I don’t sleep well. I don’t have a problem falling asleep, necessarily, but I can’t stay there. I have a very, very hard time staying there. My friend Tylenol PM helps with that some nights. I just hate the after effects — You don’t really wake up for about 24 hours.
I have a hard time getting my mind to stop. Some people would call those “racing thoughts.” When I lay in bed at night, I think about things that happened earlier, things I need to do tomorrow, something that happened in 1999, whether I turned the thermostat down, if I have time for laundry tomorrow, the phone calls I didn’t get around to returning, what to get someone for their birthday.
You get the point.
I can’t turn it off.
And if I lay down with even the slightest bit of tension before? (Say, a bad day, a headache, a stupid argument) Even worse.
I end up deprived for five days. On Saturday and Sunday, I will wake up for a little bit and then sleep until noon. Maybe longer. Then I’m fine.
I have chronic fatigue syndrome. I’m not looking for an “aww, poor baby” or even a “that must suck.” Know that it does suck. Imagine what you would feel like if you slept 10 hours a night and felt like you hadn’t slept for days. The only way I get through it is I manage it as well as I do. I don’t LET it get the best of me. I’m in charge here, not you, fatigue. I’m going to enjoy living whether you like it or not.

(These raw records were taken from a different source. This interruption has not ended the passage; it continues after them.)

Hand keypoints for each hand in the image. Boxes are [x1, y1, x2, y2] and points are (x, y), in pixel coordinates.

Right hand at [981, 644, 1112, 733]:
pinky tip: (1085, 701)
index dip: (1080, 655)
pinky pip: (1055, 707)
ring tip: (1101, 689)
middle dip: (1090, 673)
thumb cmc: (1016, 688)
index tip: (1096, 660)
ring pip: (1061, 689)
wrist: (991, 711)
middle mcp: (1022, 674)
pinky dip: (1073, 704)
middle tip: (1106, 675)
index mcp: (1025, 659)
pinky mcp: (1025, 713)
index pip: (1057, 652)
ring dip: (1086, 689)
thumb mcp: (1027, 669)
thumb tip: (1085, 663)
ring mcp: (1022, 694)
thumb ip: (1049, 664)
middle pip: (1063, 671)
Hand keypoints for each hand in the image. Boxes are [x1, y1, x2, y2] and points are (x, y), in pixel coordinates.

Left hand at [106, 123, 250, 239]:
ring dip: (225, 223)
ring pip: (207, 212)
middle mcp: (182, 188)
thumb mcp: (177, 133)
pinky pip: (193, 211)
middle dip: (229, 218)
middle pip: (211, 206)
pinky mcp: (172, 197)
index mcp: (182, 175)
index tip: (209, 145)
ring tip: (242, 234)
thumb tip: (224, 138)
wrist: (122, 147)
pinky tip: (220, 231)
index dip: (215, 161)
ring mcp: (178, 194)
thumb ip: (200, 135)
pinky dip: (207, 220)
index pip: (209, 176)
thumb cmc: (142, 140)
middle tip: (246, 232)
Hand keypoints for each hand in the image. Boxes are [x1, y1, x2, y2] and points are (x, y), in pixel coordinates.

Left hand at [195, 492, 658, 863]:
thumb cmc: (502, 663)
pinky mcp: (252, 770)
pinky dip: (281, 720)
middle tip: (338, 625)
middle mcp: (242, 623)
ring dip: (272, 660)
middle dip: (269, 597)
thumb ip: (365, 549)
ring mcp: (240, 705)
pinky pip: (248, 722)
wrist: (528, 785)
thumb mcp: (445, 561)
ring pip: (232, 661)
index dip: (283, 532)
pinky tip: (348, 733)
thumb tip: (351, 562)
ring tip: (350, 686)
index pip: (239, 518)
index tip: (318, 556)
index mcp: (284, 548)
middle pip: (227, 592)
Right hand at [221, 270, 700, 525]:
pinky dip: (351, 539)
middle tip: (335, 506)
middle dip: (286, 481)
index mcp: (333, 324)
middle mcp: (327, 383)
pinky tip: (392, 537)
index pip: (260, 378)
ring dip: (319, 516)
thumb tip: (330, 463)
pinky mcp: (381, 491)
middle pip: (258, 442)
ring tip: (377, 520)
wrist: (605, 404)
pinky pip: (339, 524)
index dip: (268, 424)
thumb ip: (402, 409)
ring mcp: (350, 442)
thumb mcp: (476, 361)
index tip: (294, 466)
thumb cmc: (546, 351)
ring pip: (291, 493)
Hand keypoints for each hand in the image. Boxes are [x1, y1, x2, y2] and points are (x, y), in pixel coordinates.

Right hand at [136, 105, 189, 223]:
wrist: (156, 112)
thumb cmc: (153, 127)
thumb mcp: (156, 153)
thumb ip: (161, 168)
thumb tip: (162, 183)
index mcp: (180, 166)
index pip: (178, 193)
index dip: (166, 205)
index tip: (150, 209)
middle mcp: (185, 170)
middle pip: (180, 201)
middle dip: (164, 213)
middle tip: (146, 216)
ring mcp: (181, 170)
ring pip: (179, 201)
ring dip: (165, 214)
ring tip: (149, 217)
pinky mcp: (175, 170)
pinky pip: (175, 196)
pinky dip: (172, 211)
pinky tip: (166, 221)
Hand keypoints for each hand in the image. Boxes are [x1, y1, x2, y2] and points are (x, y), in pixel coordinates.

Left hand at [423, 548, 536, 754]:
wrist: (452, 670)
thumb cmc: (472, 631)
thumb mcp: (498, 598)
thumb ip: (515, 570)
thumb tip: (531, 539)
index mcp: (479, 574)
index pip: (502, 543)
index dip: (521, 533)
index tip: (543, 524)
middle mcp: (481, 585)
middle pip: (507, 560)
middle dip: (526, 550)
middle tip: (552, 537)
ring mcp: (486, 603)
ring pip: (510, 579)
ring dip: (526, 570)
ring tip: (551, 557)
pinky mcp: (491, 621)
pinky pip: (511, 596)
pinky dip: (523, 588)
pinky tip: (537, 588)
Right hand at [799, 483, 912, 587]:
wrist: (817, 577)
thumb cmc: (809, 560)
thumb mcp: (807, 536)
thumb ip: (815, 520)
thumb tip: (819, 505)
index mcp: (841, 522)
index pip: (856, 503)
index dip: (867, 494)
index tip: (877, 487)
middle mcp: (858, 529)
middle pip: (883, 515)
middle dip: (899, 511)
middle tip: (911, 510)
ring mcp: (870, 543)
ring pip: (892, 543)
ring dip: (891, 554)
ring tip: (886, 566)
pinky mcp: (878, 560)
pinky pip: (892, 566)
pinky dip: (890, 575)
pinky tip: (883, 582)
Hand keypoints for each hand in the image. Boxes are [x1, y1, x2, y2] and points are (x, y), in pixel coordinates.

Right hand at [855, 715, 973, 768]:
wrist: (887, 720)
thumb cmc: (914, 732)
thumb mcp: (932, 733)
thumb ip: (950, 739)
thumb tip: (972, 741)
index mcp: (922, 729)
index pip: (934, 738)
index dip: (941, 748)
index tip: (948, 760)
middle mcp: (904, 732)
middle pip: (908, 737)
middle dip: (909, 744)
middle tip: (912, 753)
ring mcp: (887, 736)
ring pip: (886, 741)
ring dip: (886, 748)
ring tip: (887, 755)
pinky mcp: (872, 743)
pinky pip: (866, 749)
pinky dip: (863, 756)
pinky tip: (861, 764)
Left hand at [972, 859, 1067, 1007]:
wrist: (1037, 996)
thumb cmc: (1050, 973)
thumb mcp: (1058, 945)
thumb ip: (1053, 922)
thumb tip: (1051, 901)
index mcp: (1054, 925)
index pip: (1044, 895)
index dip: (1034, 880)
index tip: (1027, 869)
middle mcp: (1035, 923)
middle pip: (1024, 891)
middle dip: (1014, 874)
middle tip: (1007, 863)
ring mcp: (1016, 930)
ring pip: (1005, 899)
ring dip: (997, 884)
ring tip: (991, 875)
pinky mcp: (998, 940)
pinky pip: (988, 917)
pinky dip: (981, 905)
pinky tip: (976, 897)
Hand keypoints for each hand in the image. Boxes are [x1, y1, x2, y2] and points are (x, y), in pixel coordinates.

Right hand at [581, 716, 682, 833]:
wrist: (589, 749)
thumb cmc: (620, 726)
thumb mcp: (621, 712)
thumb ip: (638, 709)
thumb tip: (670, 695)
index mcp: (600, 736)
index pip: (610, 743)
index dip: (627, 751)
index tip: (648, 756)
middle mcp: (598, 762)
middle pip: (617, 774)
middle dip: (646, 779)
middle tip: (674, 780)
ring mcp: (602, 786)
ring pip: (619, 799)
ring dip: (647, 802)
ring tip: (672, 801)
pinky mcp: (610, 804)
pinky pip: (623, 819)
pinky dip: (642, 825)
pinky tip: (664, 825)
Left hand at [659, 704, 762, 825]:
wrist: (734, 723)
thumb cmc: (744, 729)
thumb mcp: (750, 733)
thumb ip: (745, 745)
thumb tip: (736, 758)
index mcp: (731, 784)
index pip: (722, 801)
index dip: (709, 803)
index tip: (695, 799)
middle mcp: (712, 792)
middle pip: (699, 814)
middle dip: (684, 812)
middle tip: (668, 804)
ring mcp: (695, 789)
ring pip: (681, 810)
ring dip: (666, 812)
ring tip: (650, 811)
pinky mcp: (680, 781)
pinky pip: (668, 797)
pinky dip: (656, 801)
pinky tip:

It’s odd to share a sleeping space with someone again. To be rather blunt, I didn’t share a sleeping space with my ex-husband for the better part of a year before we got divorced. To walk back into that world takes a lot of adjustment. Sometimes it’s nice. Other times you yearn for what it was like when there was nobody sprawled out on that pillow-top but you.
(70-30? Eh, 80-20. Maybe 80-20.)
But I’m not sure what I’m doing wrong with the not sleeping through the night. Lately, it’s been strange dreams keeping me up. I’ve had a tornado in my dreams for the last three weeks. Sometimes, I’m in it. Other times, it’s just in the background. Two nights ago, a bunch of us were in a building watching one and talking about how cool it was to see what kind of destruction a tornado could leave.
I looked it up in the dream dictionary. Here’s what it says:
To see a tornado in your dream, suggests that you are experiencing some extreme emotional outbursts and temper tantrums. Is there a situation or relationship in your life that may be potentially destructive?
To dream that you are in a tornado, signifies that you are feeling overwhelmed and out of control. You will be met with a series of disappointments for the next week or so. Your plans will be filled with complications.
To see several tornadoes in your dream, represent people around you who are prone to violent outbursts and shifting mood swings. It may also symbolize a volatile situation or relationship.
Weird. You can take it for what it’s worth. I just thought it was because I was watching a lot of “Storm Chasers” and did research on vacations where you get to do ridealongs with people who chase tornadoes professionally. I can’t think of anything that’s really got me turned upside down or anything around me that’s particularly volatile. Things are pretty calm, actually.
I mean, do I need to start warming some milk at 9 p.m.? Maybe just accept Tylenol PM as part of a daily routine? Light some incense?